Derek Lackaff and William Moner, faculty members in the School of Communications, shared their research at the 34th annual International Conference on the Design of Communication.
Associate Professor Derek Lackaff and Assistant Professor William Moner published “Local languages, global networks: Mobile design for minority language users” at the 34th annual International Conference on the Design of Communication (SIGDOC ’16). The conference was held Sept. 23-24 in Silver Spring, Maryland.
As part of their exploratory study, the School of Communications faculty members researched the interplay among cultural, social, technical and linguistic factors in the design of technological interfaces for chat, social networking sites and written communication via social media. Lackaff and Moner specifically examined the use of a minority language – Irish – across mobile media.
The authors suggest that lessons from the Irish experience might be applied to the other thousands of endangered human languages, and that interaction designers have an important role to play in the language revitalization process.
The paper’s abstract reads: “Minority and indigenous languages have a complex relationship with contemporary communication media. Social media, in particular, provide new venues for language use and revitalization, but also subject minority languages to inhibiting technological and social pressures. The present study contributes to a better understanding of social media and language use dynamics via an analysis of a survey of Irish language users (n=617) and their sociotechnical contexts. We develop a typology of social, linguistic, and technical factors that provide a theoretical and analytical foundation for future work. A complex interplay of social and technical factors impact minority language use in social media, and we suggest potential interaction design strategies for language activists and technologists to promote more effective engagement.”
In addition to their joint paper, Lackaff authored a Medium article in late September offering a summary of the professors’ research and examining how global and local practices are mediated through mobile interfaces.
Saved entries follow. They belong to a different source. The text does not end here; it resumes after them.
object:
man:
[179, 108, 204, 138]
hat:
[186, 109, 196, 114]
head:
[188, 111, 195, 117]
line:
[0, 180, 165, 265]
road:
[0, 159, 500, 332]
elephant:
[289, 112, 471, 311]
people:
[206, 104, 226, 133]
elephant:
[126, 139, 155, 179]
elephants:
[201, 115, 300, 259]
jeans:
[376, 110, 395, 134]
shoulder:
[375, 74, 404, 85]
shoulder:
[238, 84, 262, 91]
The full citation of the SIGDOC ’16 paper follows:
Lackaff, D. & Moner, W. J. (2016). Local languages, global networks: Mobile design for minority language users. Proceedings of the 34th Annual International Conference on the Design of Communication (SIGDOC ’16). doi: 10.1145/2987592.2987612
SIGDOC, or Special Interest Group for Design of Communication, is an Association for Computing Machinery Special Interest Group that focuses on technical communication and user experience design, and an increasing number of researchers and practitioners are focusing on cultural contexts for communication design.